Ukiah launched into the part about the Ontongard at the police station and his realization that he wasn't human. He skipped quickly over his search and hit on the discussion he had with Rennie. “He gave me a memory mouse. It's a weird thing Pack blood does. Basically all our cells are mimicking the human body.” He pointed to his forearm. “This patch of cells are mimicking skin and pores and hair. If
someone cut a chunk out of my arm, the cells can't survive as skin and pores.
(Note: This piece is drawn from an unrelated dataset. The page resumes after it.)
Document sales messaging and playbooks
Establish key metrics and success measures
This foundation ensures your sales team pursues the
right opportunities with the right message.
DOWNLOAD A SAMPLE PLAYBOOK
They need oxygen, and a way to absorb nutrients. So they communicate with each other, pick a form, and convert into it. The animal they form depends on the size. A small chunk becomes a mouse.”
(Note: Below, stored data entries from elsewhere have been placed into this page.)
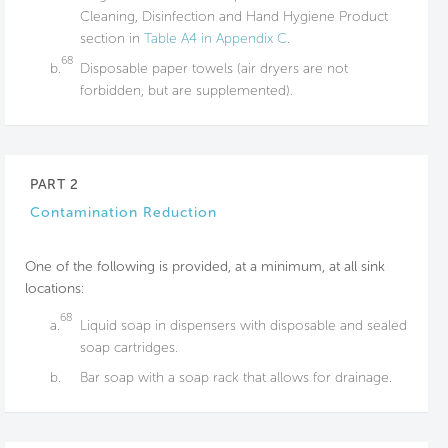
Cleaning, Disinfection and Hand Hygiene Product
section in
Table A4 in Appendix C
.
68
b.
Disposable paper towels (air dryers are not
forbidden, but are supplemented).
PART 2
Contamination Reduction
One of the following is provided, at a minimum, at all sink
locations:
68
a.
Liquid soap in dispensers with disposable and sealed
soap cartridges.
b.
Bar soap with a​ soap rack that allows​ for drainage.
“A large chunk, say a heart, liver, or brain, becomes a ferret.”

Ukiah nodded. “Yeah. It has to be something we've handled, something we know down to a genetic level. Janet Haze kept ferrets, so her cells had that genetic blueprint to follow. But the cells aren't too happy being split off. A mouse is easier to kill off than a human. A memory wants to rejoin with the main body.”

“Which is why your Schenley Park mouse was so friendly and snuck back in the first chance it got. Why do you keep calling them memories?”

Ukiah sighed, scrubbing at his face. Max's questions were unfolding answers in his brain, huge and complex and instantly realized. It felt so weird to know something without learning it. Worse was trying to explain, because he couldn't just show the path he took to find the answer. “Our memories are genetic, which I guess is a good thing because our cells move around. What was a brain cell today might be a heart cell tomorrow, if I was shot in the chest. Actually, human brain cells are fairly fickle things to start with. Rennie gave me enough genetic material that my immune system could whomp the heck out of it and still have something to absorb. Basically the mouse was viral DNA, and not very happy about being handed over to me. There was a small biological war in my system, but we came to a truce, and I got the Pack's memories attached to my normal DNA sequence.”

“Yeah. Right. If your memories are genetic, why did you forget your fight with Haze?”

“It takes hours for memories to be coded down to the genetic level. The information is collected in the bloodstream, and the blood cells handle actual coding and dissemination, so eventually all the cells have the same memories. If you start to bleed, well, it's a crap shoot as to what you lose memory wise, and what you get back, if you can recollect the lost blood via a mouse. That's what happened to me in Schenley Park. I lost memories and got a lot back, but there's details missing. Everything slightly fuzzy. The cells holding that information probably died off, unable to survive being outside my body.”

“So you have all of Rennie Shaw's memories?”

“And Coyote's, who had infected Rennie, and my father's memories, who had infected Coyote, and his father's.” Eons of memories threaten to cascade out. The older memories were dark things, with no hint of emotions, no thoughts beyond eating and reproducing. Coyote's life as a true wolf was more comprehensible than the early generations of the Ontongard. It was like suddenly being able to communicate with pond scum, able to hear them think out budding, growing, stretching out to cover all available surface.

“You okay?”

“I think so. Basically, the Ontongard came to Earth to replace all life. My father, Prime, was a mutation in that he was an individual. He sabotaged the main invasion ship. He and another of his kind, called Hex, came to Earth on a scout ship, something he tried to stop but couldn't. They landed in Oregon, hundreds of years ago. There was nothing there but Native Americans with bows and arrows to stop them. With the technology on the scout ship, Hex
could have still wiped out everything on the planet. So Prime blew up the ship. Only Hex figured out what was happening, and killed Prime. In sheer desperation, my father infected Coyote, to carry on the battle.”